The part below that opens with the line containing "3. Explain the" and closes with the line containing "Students’ Understanding of" should be copied exactly, minus any pictures.

*** Opening of MATERIAL FOR THIS TASK ***

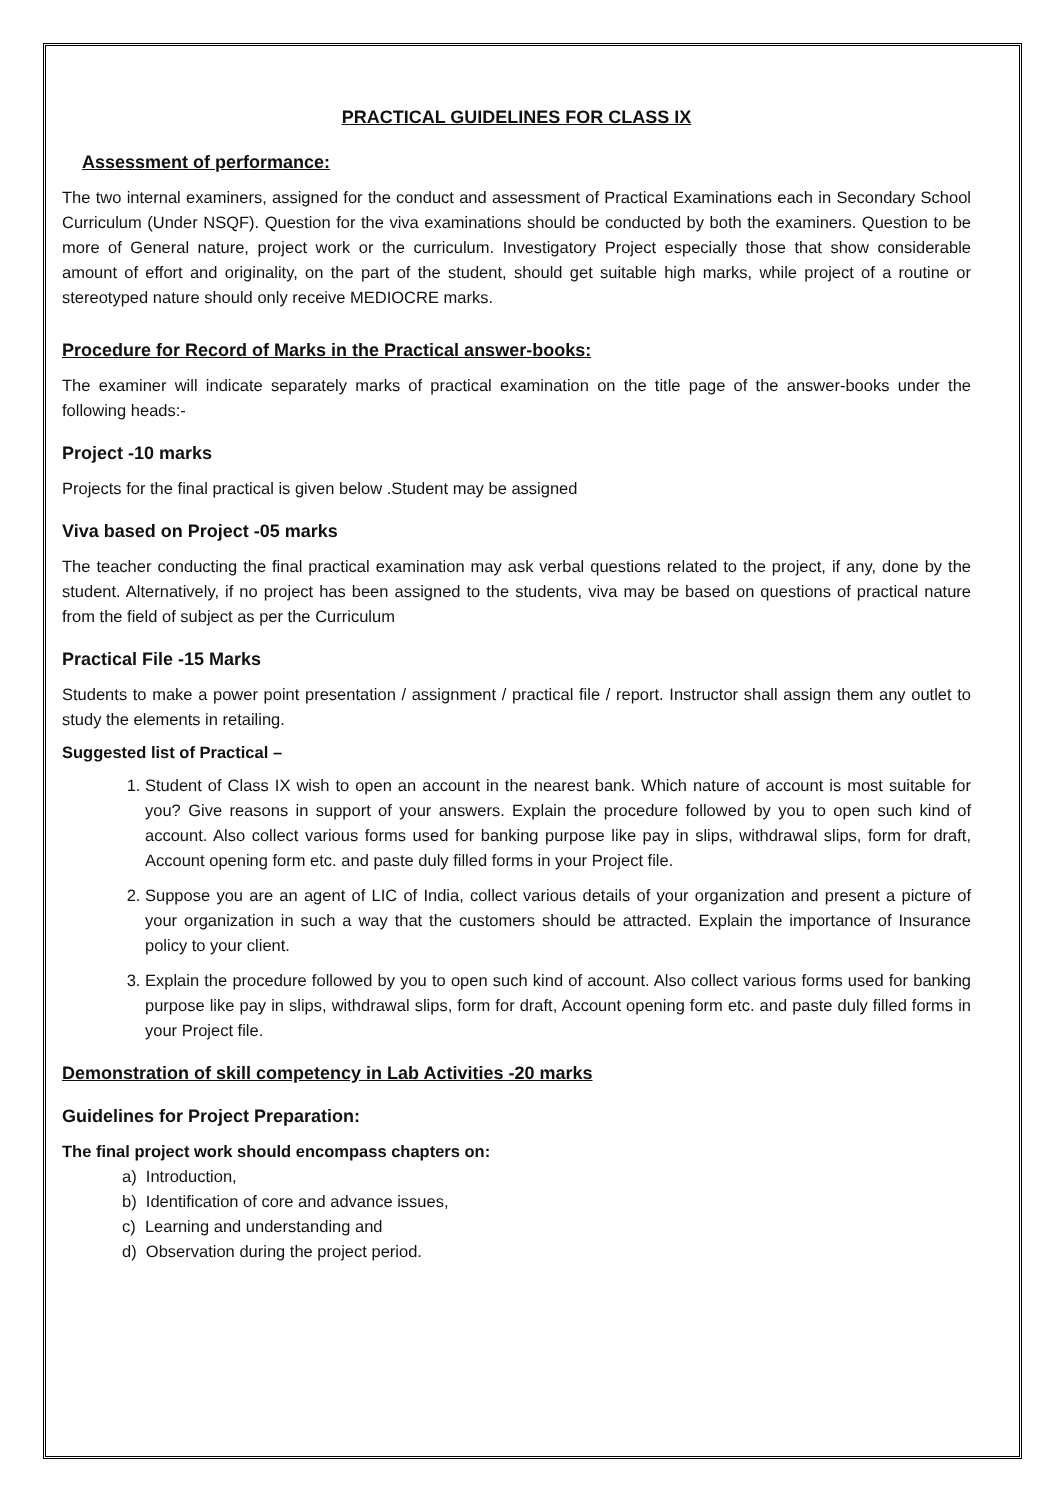PRACTICAL GUIDELINES FOR CLASS IX
Assessment of performance:
The two internal examiners, assigned for the conduct and assessment of Practical Examinations each in Secondary School Curriculum (Under NSQF). Question for the viva examinations should be conducted by both the examiners. Question to be more of General nature, project work or the curriculum. Investigatory Project especially those that show considerable amount of effort and originality, on the part of the student, should get suitable high marks, while project of a routine or stereotyped nature should only receive MEDIOCRE marks.
Procedure for Record of Marks in the Practical answer-books:
The examiner will indicate separately marks of practical examination on the title page of the answer-books under the following heads:-
Project -10 marks
Projects for the final practical is given below .Student may be assigned
Viva based on Project -05 marks
The teacher conducting the final practical examination may ask verbal questions related to the project, if any, done by the student. Alternatively, if no project has been assigned to the students, viva may be based on questions of practical nature from the field of subject as per the Curriculum
Practical File -15 Marks
Students to make a power point presentation / assignment / practical file / report. Instructor shall assign them any outlet to study the elements in retailing.
Suggested list of Practical –
1. Student of Class IX wish to open an account in the nearest bank. Which nature of account is most suitable for you? Give reasons in support of your answers. Explain the procedure followed by you to open such kind of account. Also collect various forms used for banking purpose like pay in slips, withdrawal slips, form for draft, Account opening form etc. and paste duly filled forms in your Project file.
2. Suppose you are an agent of LIC of India, collect various details of your organization and present a picture of your organization in such a way that the customers should be attracted. Explain the importance of Insurance policy to your client.
3. Explain the procedure followed by you to open such kind of account. Also collect various forms used for banking purpose like pay in slips, withdrawal slips, form for draft, Account opening form etc. and paste duly filled forms in your Project file.
Demonstration of skill competency in Lab Activities -20 marks
Guidelines for Project Preparation:
The final project work should encompass chapters on:
a) Introduction,
b) Identification of core and advance issues,
c) Learning and understanding and
d) Observation during the project period.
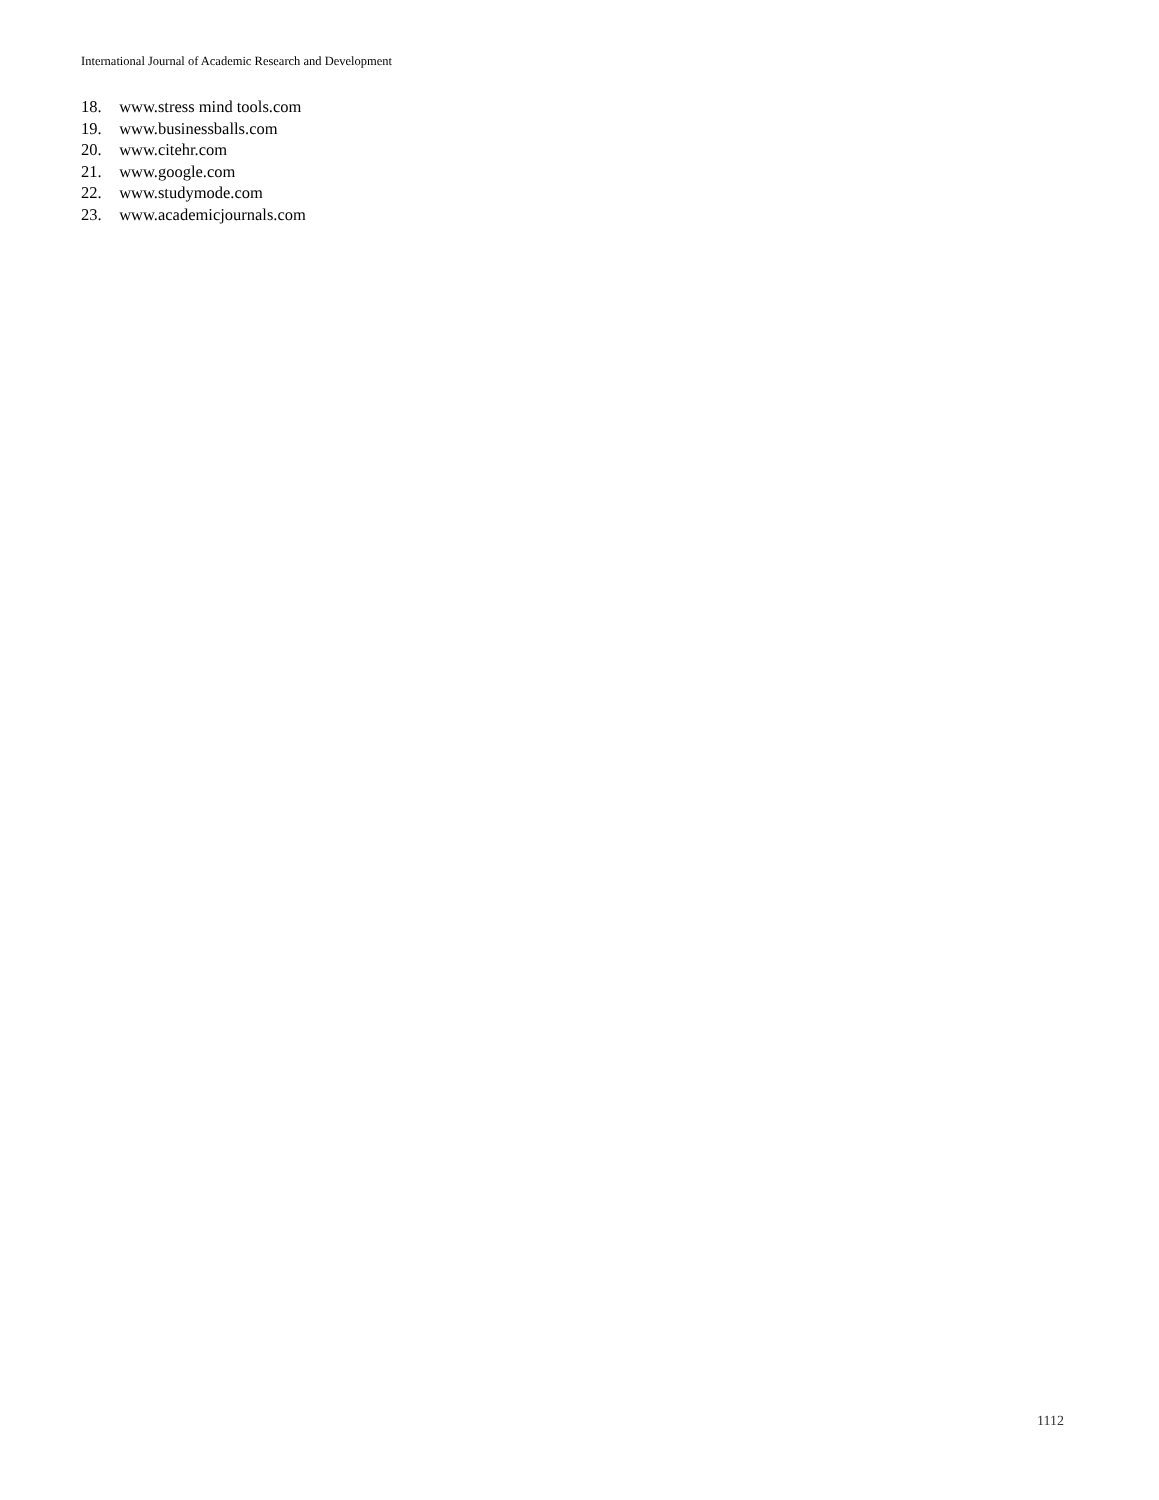International Journal of Academic Research and Development
18. www.stress mind tools.com
19. www.businessballs.com
20. www.citehr.com
21. www.google.com
22. www.studymode.com
23. www.academicjournals.com
1112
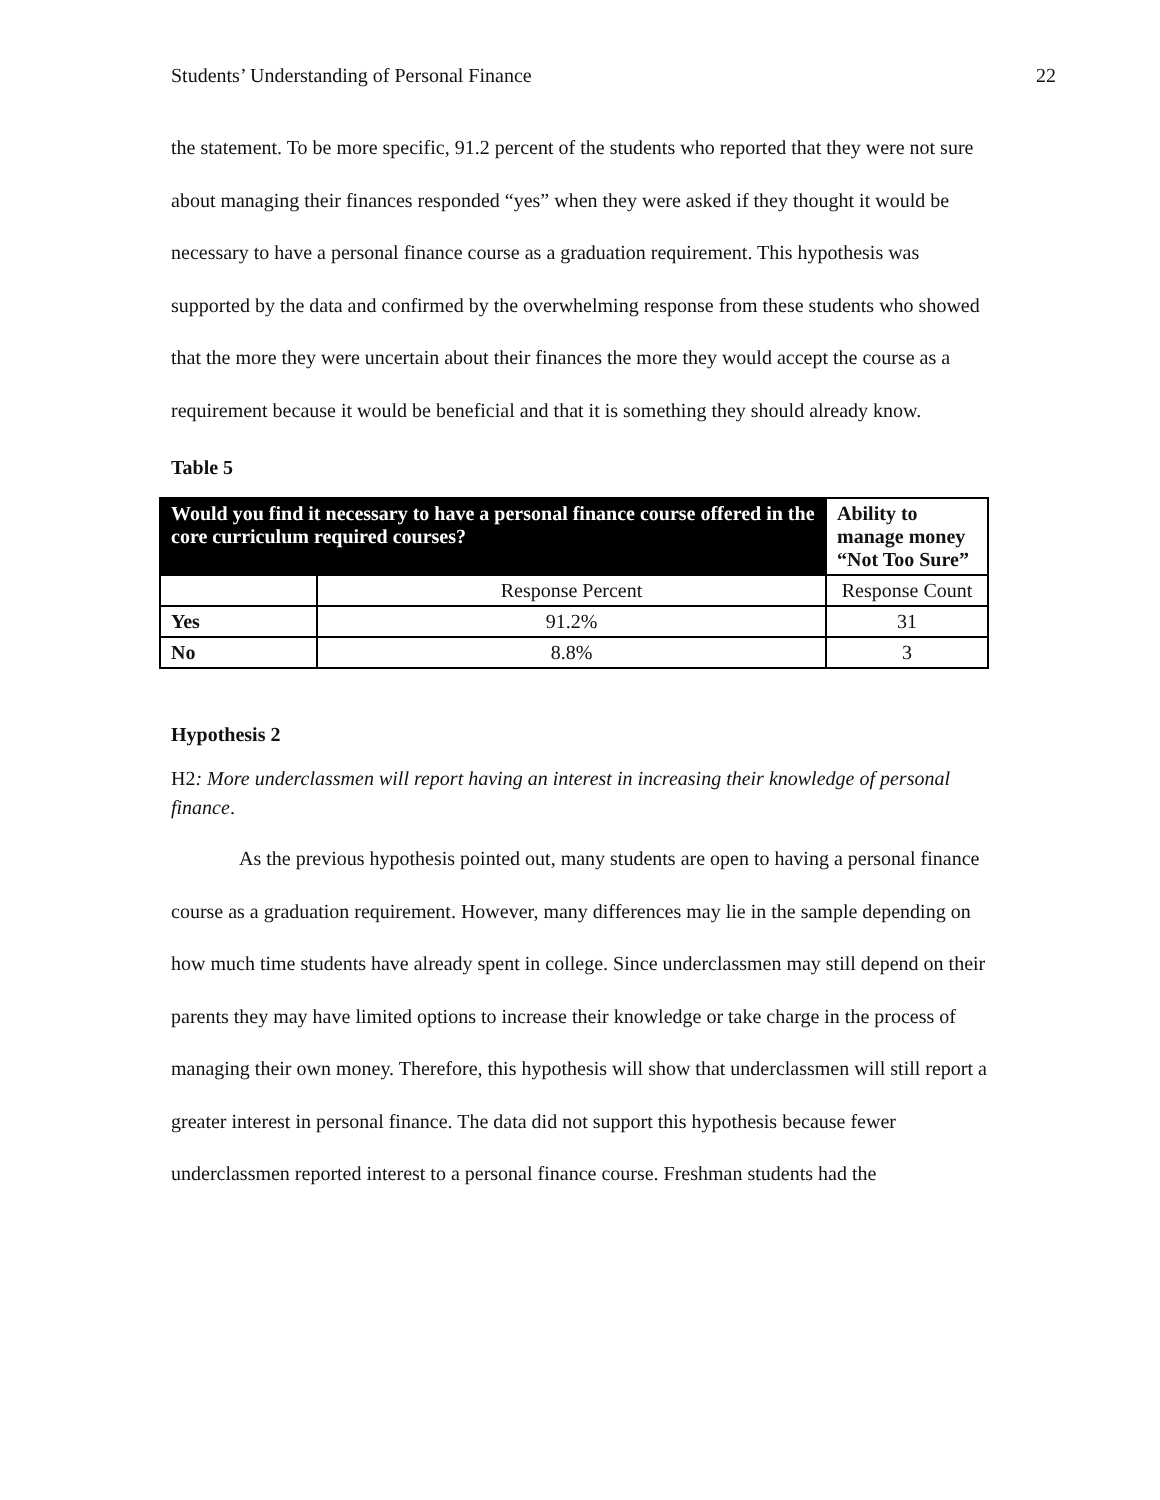Students’ Understanding of Personal Finance 22
the statement. To be more specific, 91.2 percent of the students who reported that they were not sure about managing their finances responded “yes” when they were asked if they thought it would be necessary to have a personal finance course as a graduation requirement. This hypothesis was supported by the data and confirmed by the overwhelming response from these students who showed that the more they were uncertain about their finances the more they would accept the course as a requirement because it would be beneficial and that it is something they should already know.
Table 5
| Would you find it necessary to have a personal finance course offered in the core curriculum required courses? | | Ability to manage money “Not Too Sure” |
| --- | --- | --- |
| | Response Percent | Response Count |
| Yes | 91.2% | 31 |
| No | 8.8% | 3 |
Hypothesis 2
H2: More underclassmen will report having an interest in increasing their knowledge of personal finance.
As the previous hypothesis pointed out, many students are open to having a personal finance course as a graduation requirement. However, many differences may lie in the sample depending on how much time students have already spent in college. Since underclassmen may still depend on their parents they may have limited options to increase their knowledge or take charge in the process of managing their own money. Therefore, this hypothesis will show that underclassmen will still report a greater interest in personal finance. The data did not support this hypothesis because fewer underclassmen reported interest to a personal finance course. Freshman students had the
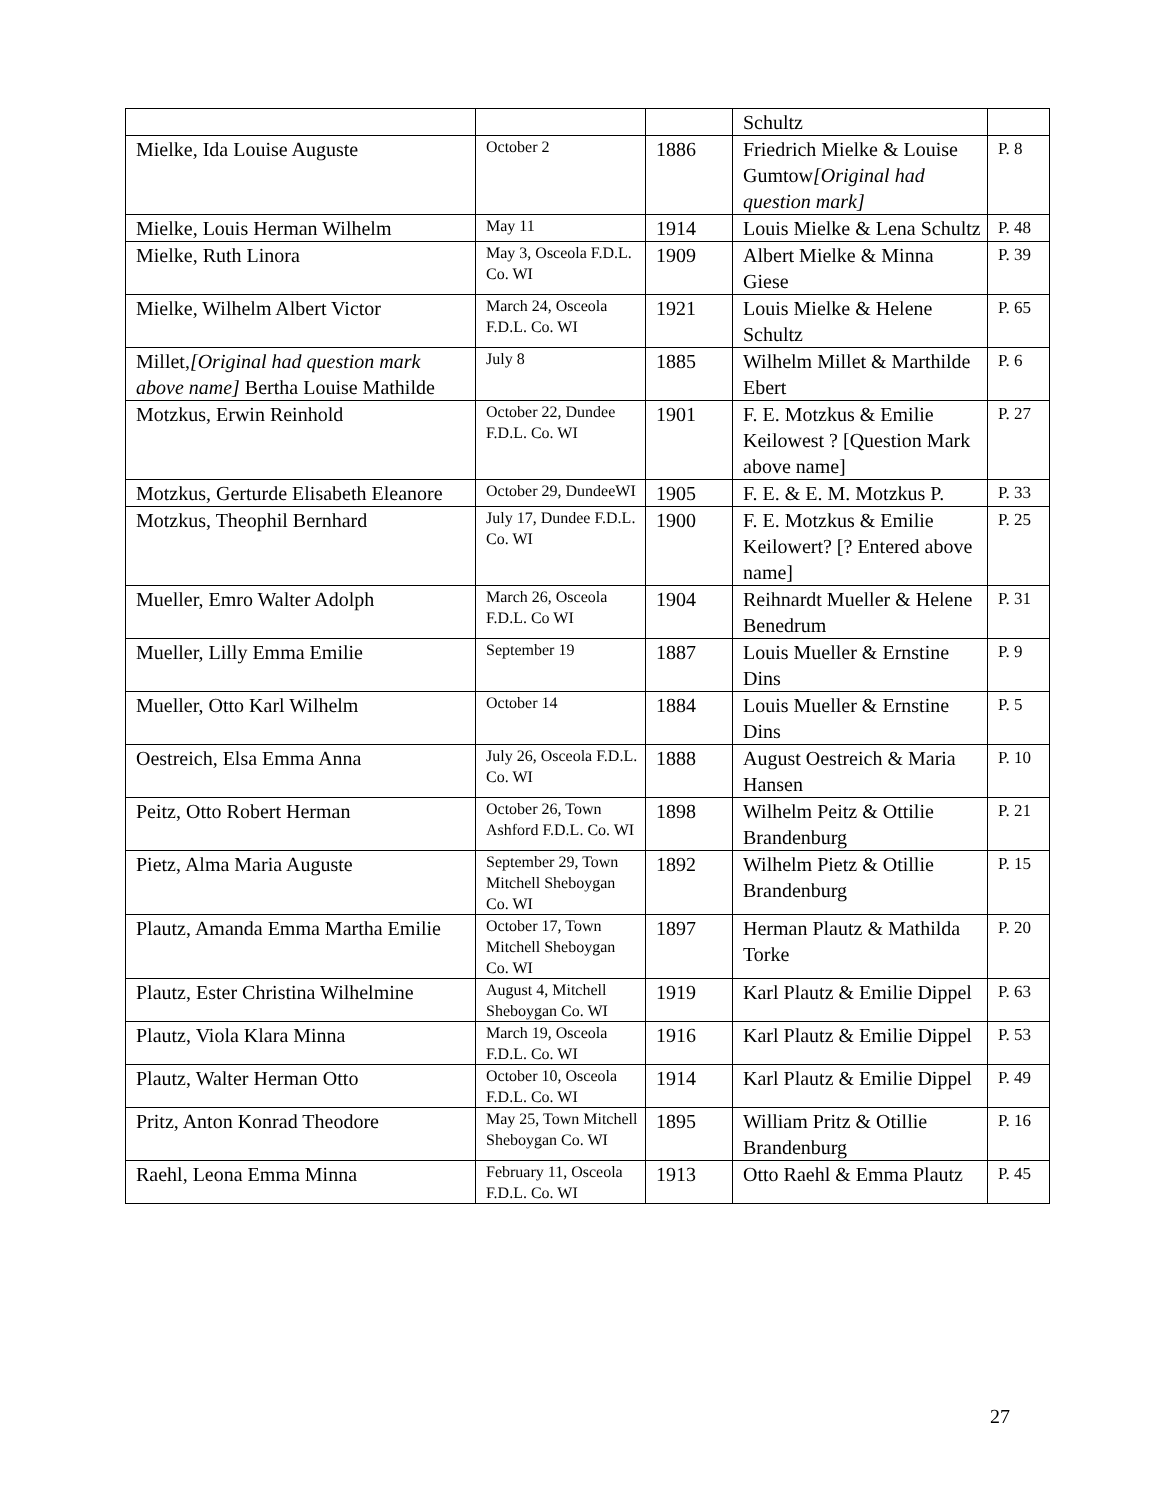| | | | Schultz | |
| Mielke, Ida Louise Auguste | October 2 | 1886 | Friedrich Mielke & Louise Gumtow [Original had question mark] | P. 8 |
| Mielke, Louis Herman Wilhelm | May 11 | 1914 | Louis Mielke & Lena Schultz | P. 48 |
| Mielke, Ruth Linora | May 3, Osceola F.D.L. Co. WI | 1909 | Albert Mielke & Minna Giese | P. 39 |
| Mielke, Wilhelm Albert Victor | March 24, Osceola F.D.L. Co. WI | 1921 | Louis Mielke & Helene Schultz | P. 65 |
| Millet, [Original had question mark above name] Bertha Louise Mathilde | July 8 | 1885 | Wilhelm Millet & Marthilde Ebert | P. 6 |
| Motzkus, Erwin Reinhold | October 22, Dundee F.D.L. Co. WI | 1901 | F. E. Motzkus & Emilie Keilowest ? [Question Mark above name] | P. 27 |
| Motzkus, Gerturde Elisabeth Eleanore | October 29, DundeeWI | 1905 | F. E. & E. M. Motzkus P. | P. 33 |
| Motzkus, Theophil Bernhard | July 17, Dundee F.D.L. Co. WI | 1900 | F. E. Motzkus & Emilie Keilowert? [? Entered above name] | P. 25 |
| Mueller, Emro Walter Adolph | March 26, Osceola F.D.L. Co WI | 1904 | Reihnardt Mueller & Helene Benedrum | P. 31 |
| Mueller, Lilly Emma Emilie | September 19 | 1887 | Louis Mueller & Ernstine Dins | P. 9 |
| Mueller, Otto Karl Wilhelm | October 14 | 1884 | Louis Mueller & Ernstine Dins | P. 5 |
| Oestreich, Elsa Emma Anna | July 26, Osceola F.D.L. Co. WI | 1888 | August Oestreich & Maria Hansen | P. 10 |
| Peitz, Otto Robert Herman | October 26, Town Ashford F.D.L. Co. WI | 1898 | Wilhelm Peitz & Ottilie Brandenburg | P. 21 |
| Pietz, Alma Maria Auguste | September 29, Town Mitchell Sheboygan Co. WI | 1892 | Wilhelm Pietz & Otillie Brandenburg | P. 15 |
| Plautz, Amanda Emma Martha Emilie | October 17, Town Mitchell Sheboygan Co. WI | 1897 | Herman Plautz & Mathilda Torke | P. 20 |
| Plautz, Ester Christina Wilhelmine | August 4, Mitchell Sheboygan Co. WI | 1919 | Karl Plautz & Emilie Dippel | P. 63 |
| Plautz, Viola Klara Minna | March 19, Osceola F.D.L. Co. WI | 1916 | Karl Plautz & Emilie Dippel | P. 53 |
| Plautz, Walter Herman Otto | October 10, Osceola F.D.L. Co. WI | 1914 | Karl Plautz & Emilie Dippel | P. 49 |
| Pritz, Anton Konrad Theodore | May 25, Town Mitchell Sheboygan Co. WI | 1895 | William Pritz & Otillie Brandenburg | P. 16 |
| Raehl, Leona Emma Minna | February 11, Osceola F.D.L. Co. WI | 1913 | Otto Raehl & Emma Plautz | P. 45 |
27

*** Close of MATERIAL FOR THIS TASK ***

- OUTPUT -
3. Explain the procedure followed by you to open such kind of account. Also collect various forms used for banking purpose like pay in slips, withdrawal slips, form for draft, Account opening form etc. and paste duly filled forms in your Project file.
Demonstration of skill competency in Lab Activities -20 marks
Guidelines for Project Preparation:
The final project work should encompass chapters on:
a) Introduction,
b) Identification of core and advance issues,
c) Learning and understanding and
d) Observation during the project period.
International Journal of Academic Research and Development
18. www.stress mind tools.com
19. www.businessballs.com
20. www.citehr.com
21. www.google.com
22. www.studymode.com
23. www.academicjournals.com
1112
Students’ Understanding of Personal Finance 22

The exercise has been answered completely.